K.M.
Trust me (and this come from experience!) he will only have to wash his underwear out by hand once.
Good luck!
My son is 12. He will not wipe is bottom all the time. I am so lost of what to do. I know that it is a lazy behavior, how do I make it stop? I have tried making him wash them out by hand and it did not work. I am thinking about going to the bathroom with him everytime, taking a bath instead of shower and making him do the report. If there are anymore suggestions I am up for them.
Trust me (and this come from experience!) he will only have to wash his underwear out by hand once.
Good luck!
make him wash his own underwear by hand? that's the only thing I can think of! good luck!
My daughter is more motivated to wipe well when we make those flushable wet wipes available to her. You don't have the get the juvenile-looking box; I believe that Cottonelle and Charmin make plain-looking ones for adults too.
Good luck.
I stopped a little boy from doing this by making him wash them out by hand it only took a few time and he decided it was not the easy way out.
Have him research Pinworms and write a report on it. Pinworms are tiny visible worms which will appear around his anus between his buttocks and are visible at night, between the buttocks with a flashlight. That should encourage him to wipe.
Buy him dark plaid boxers. Walmart has them, and skid marks won't show. Letting him wash the underwear is also a good idea!
Instead of a shower, have him take baths so his bottom will soak clean. Yes, like babies because babies don't wipe.

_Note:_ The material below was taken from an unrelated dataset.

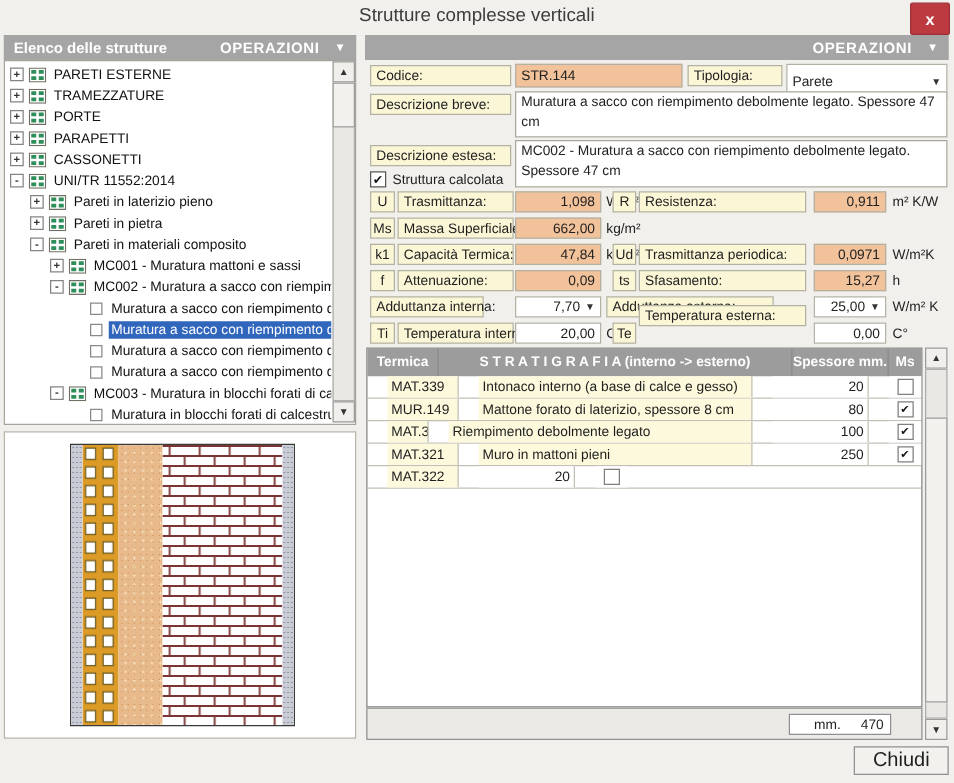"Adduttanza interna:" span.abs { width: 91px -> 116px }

Has he ever learned to wipe? Unless you are just now potty-training, a 12-year-old should not need his mama in the bathroom with him! Does his dad have decent personal hygiene? If so, ask dad to talk to your son. If this doesn't work for you, my earlier suggestion is one that has worked at my house. Good luck!
I agree that making him wash them out by hand may help, but you also may want to have him do his own laundry too.
Another thing that may help is buying the flush-able wipes. It may not totally be laziness but just that he is not able to clean himself well. Using the flush-able wipes should help him too.
My son is 8 and occasionally I have this issue too. since I've made him wash them out by hand it hasn't been as bad. Understand that every now and then it still may be a problem, but hopefully not as much!
To get his attention if this continues, my husband suggested to have you or your husband wipe his bottom each time he goes to the bathroom when he is around. Maybe even while out and about since your son seems confused about how it is supposed to be done properly.
Remind him that he can get an infection from the waste left on his skin. Not to mention a diaper type rash.
Ask him how will he feel if while changing clothes for gym, some of the guys notice this? He will NEVER live it down.
Does he have an odor? I would not allow him to sit on any furniture.
Has his father spoken to him about this? How about his siblings, what if they talk about this to any of his friends. He would be mortified.
If he doesn't wipe his underwear must get dirty. How about standing over him to supervise while he handwashes his underwear until everything is out. Getting his hands into it might be an incentive.
I think twelve is way too old to have an adult escort in the restroom and especially to have an adult wipe your behind!!! I think this is a sensitive issue and should be handled carefully. At this age there is so much going on psychologically that it is imperative to talk to a professional on how to handle this. i second flushable wipes for health reasons, but i think this runs deeper than that.
Make him wear the dirty underwear around his neck. Sounds harsh, but it worked for my sister in law.
My son is also 12, and this condition started out as encopresis a few of years ago. We have since solved the encopresis after several months of occasional prescribed cleanses, and by taking regular fiber, and modifying his diet to include more beans, whole grains, fruits and vegs, snacks like home popped popcorn, and much less processed, low fiber foods. Behavior modification in the form of potty breaks at regular intervals, and lowering the stress of his life somewhat seemed to help. He still has a refusal to wipe his butt after defecating. He tells me that he doesn't like 'touching poop'. I've lost track of the toilets he's plugged up with extreme amounts of toilet paper, and of how many pairs of underpants have been tossed or hidden to destroy evidence. I'd be a rich lady if I'd bought stock in Hanes a few years ago. He's been in therapy for 2 years now, with not much behavioral change to show for it. It is so distressing for him and everyone involved; his father just denies it because he doesn't want to deal with it. I feel so bad for my son, who is on the brink of teendom and everything that comes with that.
We have done the rewarding, the dire consequence threatening, the withholding, the monitoring, the underpants washing, the warnings about other kids shunning him, the therapy, the gastroenterologists, the x-rays, the cleanses, ETC. Round and round it goes. I am sure that this wreaks havoc on his fragile self-esteem. It is so sad to see him stunting his own potential like this! In the back of my mind, I am hoping that one day he'll wake up and start taking care of his personal hygiene. I have recently installed a box of disposable vinyl gloves for him to put on when he wipes, so he doesn't have to touch anything. He also has an aversion to washing his hair. Anyone have any pertinent suggestions? Thanks!